● **WHAT IS REQUIRED**
Beginning at the line containing "Image 2: Top", output every line to the end of the data below exactly as it appears.

● **MATERIAL FOR THIS EXERCISE**
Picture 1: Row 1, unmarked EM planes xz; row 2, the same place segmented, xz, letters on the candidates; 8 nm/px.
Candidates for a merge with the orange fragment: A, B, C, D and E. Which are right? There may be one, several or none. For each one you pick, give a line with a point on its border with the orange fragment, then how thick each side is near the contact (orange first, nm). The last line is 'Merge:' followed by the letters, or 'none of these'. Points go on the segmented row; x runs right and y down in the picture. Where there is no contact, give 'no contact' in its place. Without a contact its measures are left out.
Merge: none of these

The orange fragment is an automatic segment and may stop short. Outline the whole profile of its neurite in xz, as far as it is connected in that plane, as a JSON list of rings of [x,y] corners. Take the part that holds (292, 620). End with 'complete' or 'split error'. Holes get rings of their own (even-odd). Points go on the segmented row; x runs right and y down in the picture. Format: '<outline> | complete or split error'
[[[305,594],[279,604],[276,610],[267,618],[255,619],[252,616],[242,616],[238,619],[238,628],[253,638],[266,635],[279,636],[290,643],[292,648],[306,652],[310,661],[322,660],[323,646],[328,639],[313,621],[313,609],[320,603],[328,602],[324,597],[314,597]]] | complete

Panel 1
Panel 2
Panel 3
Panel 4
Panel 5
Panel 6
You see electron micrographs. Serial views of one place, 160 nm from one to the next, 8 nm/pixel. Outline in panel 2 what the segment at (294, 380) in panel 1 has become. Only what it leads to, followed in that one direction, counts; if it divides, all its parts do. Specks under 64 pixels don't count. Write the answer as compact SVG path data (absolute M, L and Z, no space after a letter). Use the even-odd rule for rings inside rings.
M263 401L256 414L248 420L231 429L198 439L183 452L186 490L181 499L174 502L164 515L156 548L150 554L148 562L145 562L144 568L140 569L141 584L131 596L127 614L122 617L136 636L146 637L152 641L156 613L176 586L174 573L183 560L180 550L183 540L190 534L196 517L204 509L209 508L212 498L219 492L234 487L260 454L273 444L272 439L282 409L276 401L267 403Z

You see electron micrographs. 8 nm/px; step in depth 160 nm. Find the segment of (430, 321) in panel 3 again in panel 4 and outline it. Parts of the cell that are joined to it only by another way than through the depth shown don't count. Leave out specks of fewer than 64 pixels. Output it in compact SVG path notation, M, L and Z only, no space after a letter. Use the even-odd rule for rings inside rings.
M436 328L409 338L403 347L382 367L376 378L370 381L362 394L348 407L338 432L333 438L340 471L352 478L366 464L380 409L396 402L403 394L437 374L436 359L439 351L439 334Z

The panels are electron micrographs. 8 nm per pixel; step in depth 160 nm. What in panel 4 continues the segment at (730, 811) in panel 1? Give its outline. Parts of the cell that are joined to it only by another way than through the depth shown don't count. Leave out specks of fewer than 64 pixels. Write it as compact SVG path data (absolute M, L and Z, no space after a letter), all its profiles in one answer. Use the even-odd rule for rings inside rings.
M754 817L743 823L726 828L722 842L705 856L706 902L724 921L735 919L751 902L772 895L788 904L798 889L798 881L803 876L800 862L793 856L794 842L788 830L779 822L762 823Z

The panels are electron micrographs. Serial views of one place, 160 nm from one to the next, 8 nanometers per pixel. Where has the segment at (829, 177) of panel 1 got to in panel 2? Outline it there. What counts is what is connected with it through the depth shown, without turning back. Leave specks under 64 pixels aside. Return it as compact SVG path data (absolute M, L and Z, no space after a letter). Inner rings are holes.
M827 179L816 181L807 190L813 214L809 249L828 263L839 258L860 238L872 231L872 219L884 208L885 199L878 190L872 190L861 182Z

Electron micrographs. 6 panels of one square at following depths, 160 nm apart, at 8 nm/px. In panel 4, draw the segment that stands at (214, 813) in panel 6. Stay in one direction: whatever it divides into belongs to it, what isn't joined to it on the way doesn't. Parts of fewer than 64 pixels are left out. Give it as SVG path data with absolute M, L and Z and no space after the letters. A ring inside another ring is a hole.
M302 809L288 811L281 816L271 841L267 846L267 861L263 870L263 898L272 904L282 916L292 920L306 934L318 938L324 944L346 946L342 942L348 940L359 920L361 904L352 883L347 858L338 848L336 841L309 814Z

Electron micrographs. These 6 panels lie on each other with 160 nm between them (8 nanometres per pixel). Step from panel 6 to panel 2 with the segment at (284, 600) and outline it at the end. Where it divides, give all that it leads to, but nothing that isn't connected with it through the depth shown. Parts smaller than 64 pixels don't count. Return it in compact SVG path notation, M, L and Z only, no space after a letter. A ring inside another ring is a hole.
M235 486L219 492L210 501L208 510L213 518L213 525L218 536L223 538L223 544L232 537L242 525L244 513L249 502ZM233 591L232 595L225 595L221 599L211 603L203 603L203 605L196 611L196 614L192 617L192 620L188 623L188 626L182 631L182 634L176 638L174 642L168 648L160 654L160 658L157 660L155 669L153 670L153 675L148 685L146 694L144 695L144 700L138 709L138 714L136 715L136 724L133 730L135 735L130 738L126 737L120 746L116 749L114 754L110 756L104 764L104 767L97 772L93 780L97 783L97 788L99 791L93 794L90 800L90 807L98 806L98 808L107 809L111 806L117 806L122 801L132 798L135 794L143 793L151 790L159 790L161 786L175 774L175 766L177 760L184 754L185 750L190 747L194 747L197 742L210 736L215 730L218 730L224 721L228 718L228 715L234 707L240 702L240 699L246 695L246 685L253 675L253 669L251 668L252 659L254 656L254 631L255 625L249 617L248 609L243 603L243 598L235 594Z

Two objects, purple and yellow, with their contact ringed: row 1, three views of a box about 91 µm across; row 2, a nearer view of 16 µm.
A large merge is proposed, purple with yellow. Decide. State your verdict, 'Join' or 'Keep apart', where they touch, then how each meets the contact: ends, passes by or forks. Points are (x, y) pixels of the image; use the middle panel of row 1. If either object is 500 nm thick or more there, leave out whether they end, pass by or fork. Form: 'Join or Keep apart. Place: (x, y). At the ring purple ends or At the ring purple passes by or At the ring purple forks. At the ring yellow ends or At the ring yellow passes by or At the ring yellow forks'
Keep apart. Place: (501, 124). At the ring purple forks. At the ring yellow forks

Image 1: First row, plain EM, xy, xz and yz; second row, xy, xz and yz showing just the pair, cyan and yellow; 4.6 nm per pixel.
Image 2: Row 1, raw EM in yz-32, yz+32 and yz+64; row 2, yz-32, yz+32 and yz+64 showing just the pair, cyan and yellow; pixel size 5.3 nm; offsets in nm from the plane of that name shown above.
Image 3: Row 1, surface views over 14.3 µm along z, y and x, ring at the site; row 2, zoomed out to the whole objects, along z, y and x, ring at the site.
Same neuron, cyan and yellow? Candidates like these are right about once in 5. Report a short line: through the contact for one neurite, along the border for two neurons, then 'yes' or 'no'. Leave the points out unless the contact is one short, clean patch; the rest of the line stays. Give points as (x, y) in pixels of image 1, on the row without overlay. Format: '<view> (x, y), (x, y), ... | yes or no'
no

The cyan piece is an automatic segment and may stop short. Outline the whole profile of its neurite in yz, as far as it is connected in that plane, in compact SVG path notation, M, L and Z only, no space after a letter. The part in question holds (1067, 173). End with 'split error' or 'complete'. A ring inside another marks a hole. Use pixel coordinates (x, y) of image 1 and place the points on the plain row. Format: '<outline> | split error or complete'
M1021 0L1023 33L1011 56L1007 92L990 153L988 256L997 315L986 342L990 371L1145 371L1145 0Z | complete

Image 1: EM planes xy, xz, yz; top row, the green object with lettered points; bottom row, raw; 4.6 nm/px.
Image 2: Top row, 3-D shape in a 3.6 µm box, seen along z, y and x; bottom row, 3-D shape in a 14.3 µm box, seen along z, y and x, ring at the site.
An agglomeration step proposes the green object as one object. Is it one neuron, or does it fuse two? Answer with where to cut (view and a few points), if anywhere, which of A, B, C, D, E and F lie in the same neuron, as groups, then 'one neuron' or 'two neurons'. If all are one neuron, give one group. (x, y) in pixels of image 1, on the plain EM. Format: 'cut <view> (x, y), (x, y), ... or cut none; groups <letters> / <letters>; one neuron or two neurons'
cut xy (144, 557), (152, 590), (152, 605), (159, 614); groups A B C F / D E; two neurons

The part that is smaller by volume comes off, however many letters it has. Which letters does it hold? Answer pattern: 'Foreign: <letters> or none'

● **RESPONSE**
Image 2: Top row, 3-D shape in a 3.6 µm box, seen along z, y and x; bottom row, 3-D shape in a 14.3 µm box, seen along z, y and x, ring at the site.
An agglomeration step proposes the green object as one object. Is it one neuron, or does it fuse two? Answer with where to cut (view and a few points), if anywhere, which of A, B, C, D, E and F lie in the same neuron, as groups, then 'one neuron' or 'two neurons'. If all are one neuron, give one group. (x, y) in pixels of image 1, on the plain EM. Format: 'cut <view> (x, y), (x, y), ... or cut none; groups <letters> / <letters>; one neuron or two neurons'
cut xy (144, 557), (152, 590), (152, 605), (159, 614); groups A B C F / D E; two neurons

The part that is smaller by volume comes off, however many letters it has. Which letters does it hold? Answer pattern: 'Foreign: <letters> or none'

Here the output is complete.